* **Source excerpt**:
If you’re in a boring job and you’re content to dick around and waste time, that’s fine. But if your future actually depends on your output, you need to do better.

For the past six weeks I’ve averaged over ten hours a day of quality work, seven days a week. This is the longest period of time I’ve sustained this high a level of productivity, and I’ve found that the method of achieving it is extremely simple. Here’s my method.

1. Clear every possible distraction.

Put your cell phone into airplane mode and put it behind you somewhere, out of reach. Close your email program, IM program, and anything else that can possibly give you a notification.

Remove everything from your field of vision that is not work related, except for a glass of water or tea. That means that all non-work windows on your laptop should be closed, and that there shouldn’t be anything on your desk.

If you want to listen to music, put on classical.

You can probably do most of your work without an internet connection, so disconnect it. I’m working on a web site, and I can do almost everything offline, so I imagine you can too. I have downloaded local copies of php / javascript / jquery documentation to refer to if I need to look something up.

2. Plan Properly

Make a list of work that should take you about 20 hours to do. I’ve found that one of the biggest things that derails me is trying to figure out what I should do next. I end up surfing around my project trying to find little things to tweak. Instead, spend fifteen or twenty minutes outlining everything you can think of that could be done. Ten hours isn’t enough, because you will be working very efficiently and will probably get way more done than you’re expecting.

* **Tasks to complete**:
**a.** Duplicate the lines of the listing below, starting at the line that contains "family: Asteraceae" and ending at the last line of the listing. Leave the pictures out of your copy.
**b.** Write the next part of the productivity piece above, picking up right after its final sentence.

* **Information supplied**:
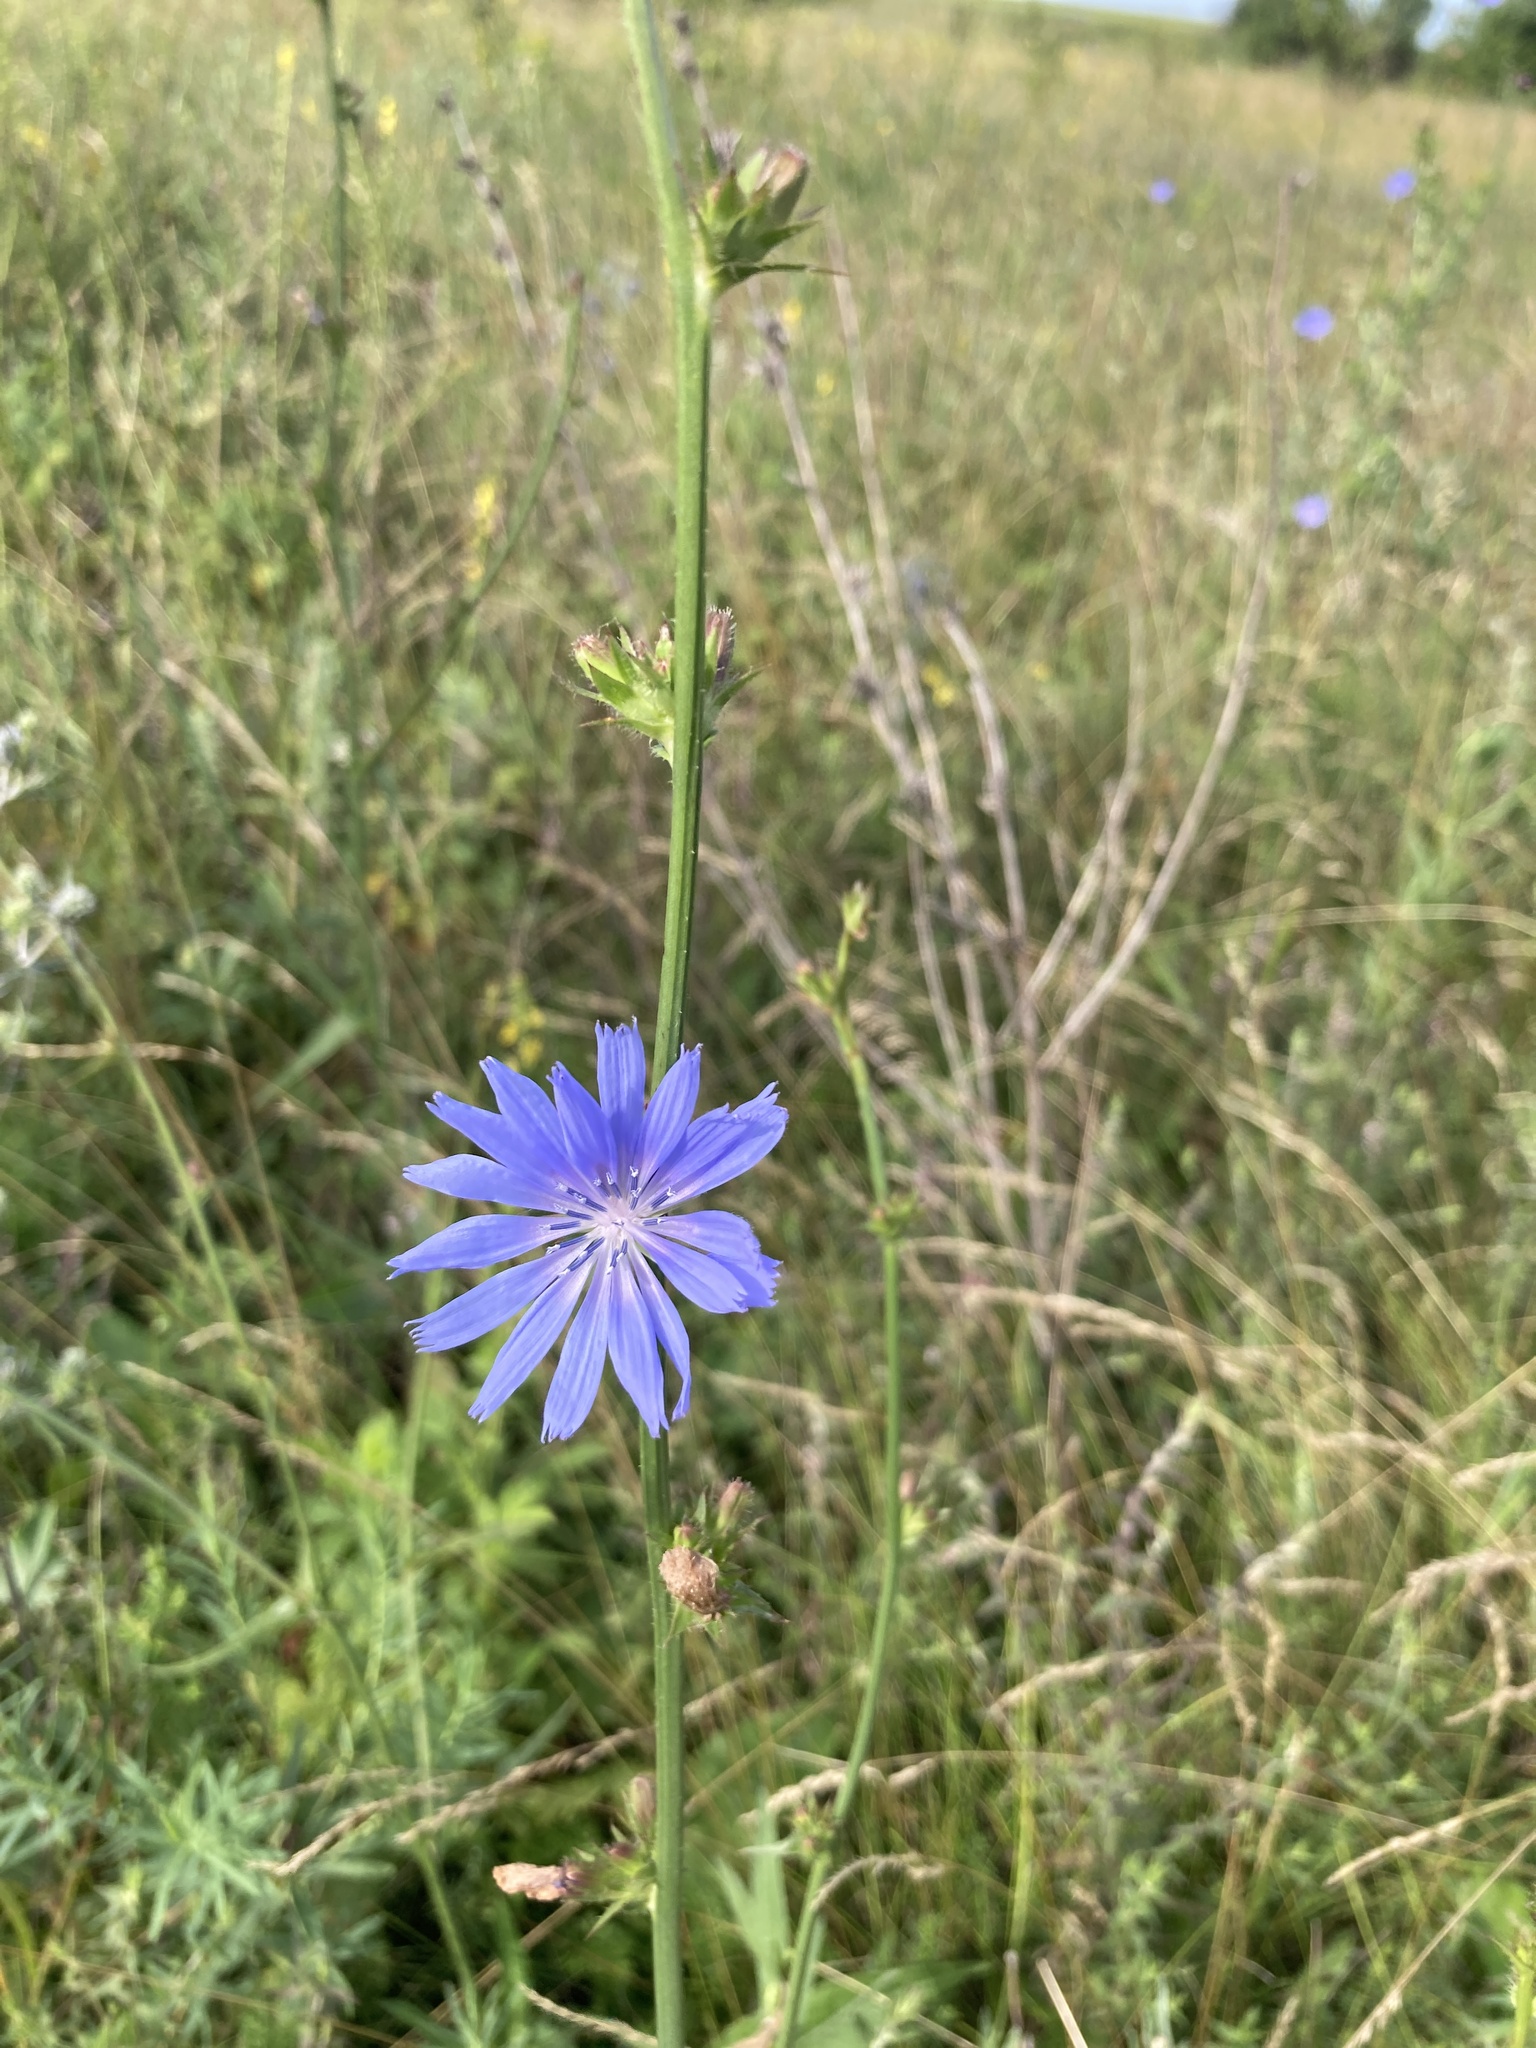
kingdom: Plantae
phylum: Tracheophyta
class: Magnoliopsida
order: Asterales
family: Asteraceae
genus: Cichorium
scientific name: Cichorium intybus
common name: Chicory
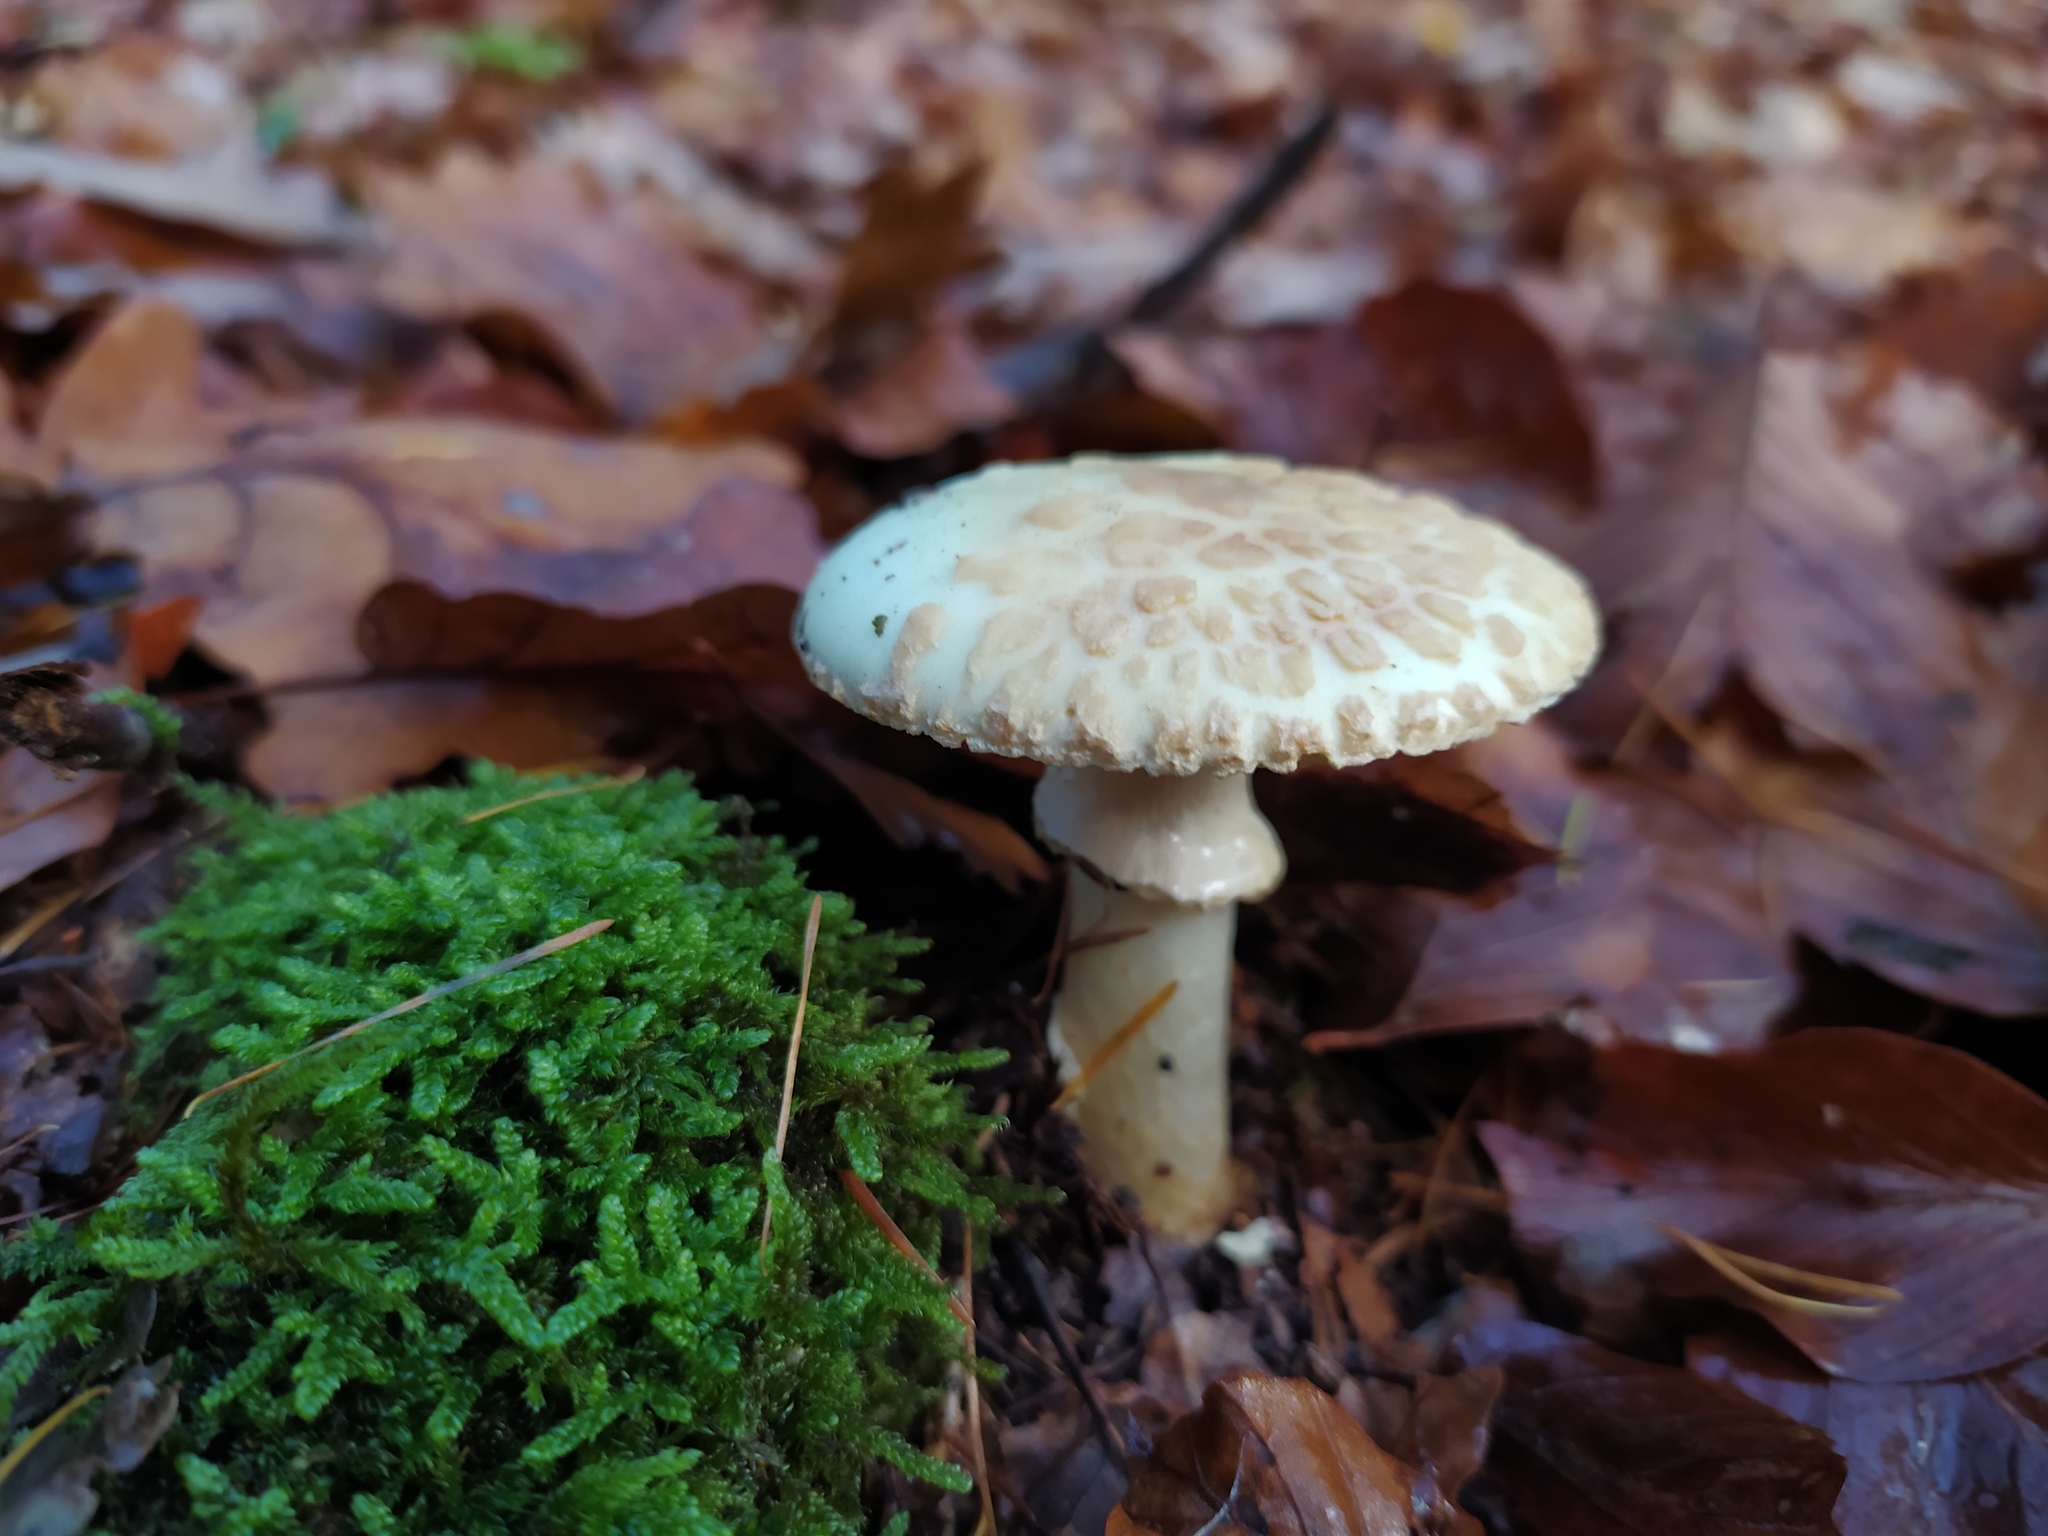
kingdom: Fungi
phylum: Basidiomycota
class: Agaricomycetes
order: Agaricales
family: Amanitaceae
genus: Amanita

* **Results for each task**:
**a.**
family: Asteraceae
genus: Cichorium
scientific name: Cichorium intybus
common name: Chicory
kingdom: Fungi
phylum: Basidiomycota
class: Agaricomycetes
order: Agaricales
family: Amanitaceae
genus: Amanita

**b.**
Eat one meal right before working. You’ll need to eat another meal during the ten hours, so prepare it beforehand. This might sound stupid, but I’m always amazed at how much time it takes for me to figure out what to eat, go buy it or prepare it, consume it, and then clean up. Now I try to have a couple sandwiches ready and I eat them while I work. When I’m done I put the plate out of sight and keep working.

3. Work

Work hard for ten hours. I actually think that ten hours is conservative and a low amount of time to work. There are many days where I work 12 or 14 hours. If you have a project that can benefit from lots of work and you aren’t putting that work in, then you aren’t actually serious about your project.

If you need a break, sit back, close your eyes, and think about your project. Or sit and listen to your classical music for a song or two. Or just be hardcore about things and push yourself to keep working.

When I take breaks, I do other work. I’ve been programming for seven hours now, so I took a break to write this post. In a minute I’m going to save it and get back to programming.

Wrap Up

The more experience I build and the more work I actually put in, the more drawn I am to the conclusion that it’s stupid to be anything but hard core about your work. Nothing is going to become a big success without a huge amount of work. Either put it in and give yourself a shot at success, or stop kidding yourself and go have fun. The middle route of working in a haphhazard fashion deprives you of any real chance at success as well as the chance to have fun.

###

Photo is a cool wall in Shanghai. I can never figure out what to use for the picture for posts like this.

I’m hoping to have SETT running on this blog within a month or so.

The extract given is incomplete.